(DATA FOR REVIEW Opens)

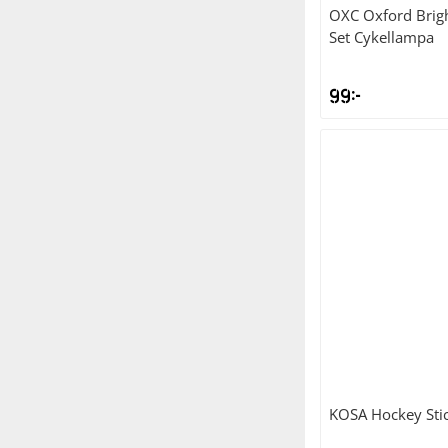
OXC
Oxford Brigh
Set Cykellampa
99
kr
KOSA
Hockey Sti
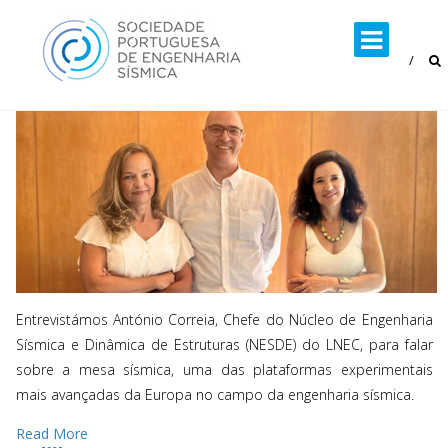
Skip
to
content
Entrevistámos António Correia, Chefe do Núcleo de Engenharia
Sísmica e Dinâmica de Estruturas (NESDE) do LNEC, para falar
sobre a mesa sísmica, uma das plataformas experimentais
mais avançadas da Europa no campo da engenharia sísmica.
Read More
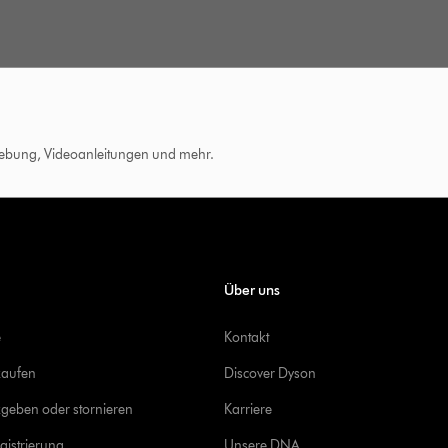
hebung, Videoanleitungen und mehr.
Über uns
e
Kontakt
kaufen
Discover Dyson
geben oder stornieren
Karriere
gistrierung
Unsere DNA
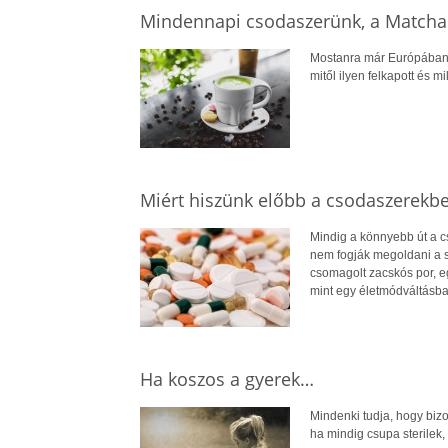
Mindennapi csodaszerünk, a Matcha
Mostanra már Európában i
mitől ilyen felkapott és m
Miért hiszünk előbb a csodaszerekb
Mindig a könnyebb út a 
nem fogják megoldani a sú
csomagolt zacskós por, e
mint egy életmódváltásb
Ha koszos a gyerek…
Mindenki tudja, hogy biz
ha mindig csupa sterilek, 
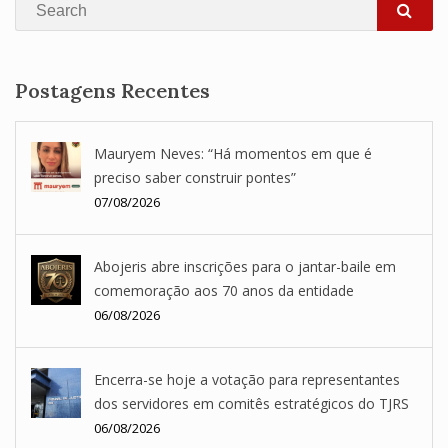
Search
SEA
Postagens Recentes
Mauryem Neves: “Há momentos em que é
preciso saber construir pontes”
07/08/2026
Abojeris abre inscrições para o jantar-baile em
comemoração aos 70 anos da entidade
06/08/2026
Encerra-se hoje a votação para representantes
dos servidores em comitês estratégicos do TJRS
06/08/2026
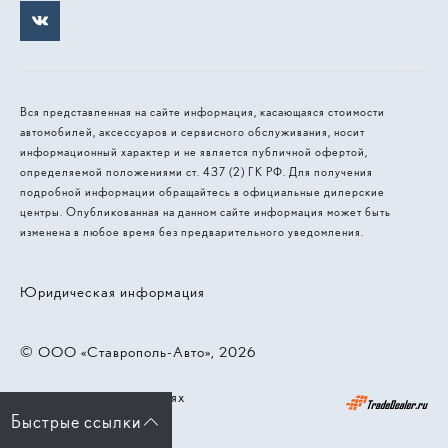
Вся представленная на сайте информация, касающаяся стоимости
автомобилей, аксессуаров и сервисного обслуживания, носит
информационный характер и не является публичной офертой,
определяемой положениями ст. 437 (2) ГК РФ. Для получения
подробной информации обращайтесь в официальные дилерские
центры. Опубликованная на данном сайте информация может быть
изменена в любое время без предварительного уведомления.
Юридическая информация
© 2026, ООО «Ставрополь-Авто»
Работает на технологиях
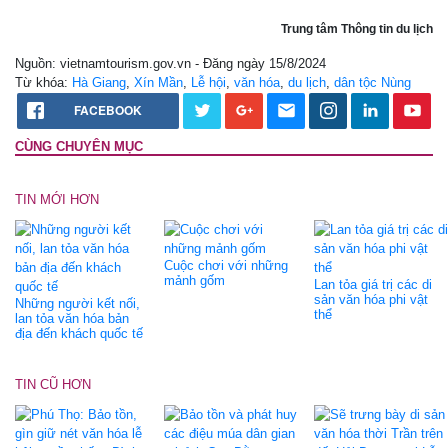
Trung tâm Thông tin du lịch
Nguồn: vietnamtourism.gov.vn - Đăng ngày 15/8/2024
Từ khóa:
Hà Giang
,
Xín Mần
,
Lễ hội
,
văn hóa
,
du lịch
,
dân tộc Nùng
FACEBOOK
CÙNG CHUYÊN MỤC
TIN MỚI HƠN
Cuộc chơi với những
mảnh gốm
Lan tỏa giá trị các di
sản văn hóa phi vật
Những người kết nối,
thể
lan tỏa văn hóa bản
địa đến khách quốc tế
TIN CŨ HƠN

(DATA FOR REVIEW Closes)

> ASSIGNED TASK: The expected output is every entry above, retyped exactly, with the pictures removed.

> RESPONSE AREA:
OXC
Oxford Brigh
Set Cykellampa
99
kr
KOSA
Hockey Sti
Skip
to
content
Entrevistámos António Correia, Chefe do Núcleo de Engenharia
Sísmica e Dinâmica de Estruturas (NESDE) do LNEC, para falar
sobre a mesa sísmica, uma das plataformas experimentais
mais avançadas da Europa no campo da engenharia sísmica.
Read More
hebung, Videoanleitungen und mehr.
Über uns
e
Kontakt
kaufen
Discover Dyson
geben oder stornieren
Karriere
gistrierung
Unsere DNA
Mindennapi csodaszerünk, a Matcha
Mostanra már Európában i
mitől ilyen felkapott és m
Miért hiszünk előbb a csodaszerekb
Mindig a könnyebb út a 
nem fogják megoldani a sú
csomagolt zacskós por, e
mint egy életmódváltásb
Ha koszos a gyerek…
Mindenki tudja, hogy biz
ha mindig csupa sterilek, 
Search
SEA
Postagens Recentes
Mauryem Neves: “Há momentos em que é
preciso saber construir pontes”
07/08/2026
Abojeris abre inscrições para o jantar-baile em
comemoração aos 70 anos da entidade
06/08/2026
Encerra-se hoje a votação para representantes
dos servidores em comitês estratégicos do TJRS
06/08/2026
Вся представленная на сайте информация, касающаяся стоимости
автомобилей, аксессуаров и сервисного обслуживания, носит
информационный характер и не является публичной офертой,
определяемой положениями ст. 437 (2) ГК РФ. Для получения
подробной информации обращайтесь в официальные дилерские
центры. Опубликованная на данном сайте информация может быть
изменена в любое время без предварительного уведомления.
Юридическая информация
© 2026, ООО «Ставрополь-Авто»
Работает на технологиях
Trung tâm Thông tin du lịch
Nguồn: vietnamtourism.gov.vn - Đăng ngày 15/8/2024
Từ khóa:
Hà Giang
,
Xín Mần
,
Lễ hội
,
văn hóa
,
du lịch
,
dân tộc Nùng
FACEBOOK
CÙNG CHUYÊN MỤC
TIN MỚI HƠN
Cuộc chơi với những
mảnh gốm
Lan tỏa giá trị các di
sản văn hóa phi vật
Những người kết nối,
thể
lan tỏa văn hóa bản
địa đến khách quốc tế
TIN CŨ HƠN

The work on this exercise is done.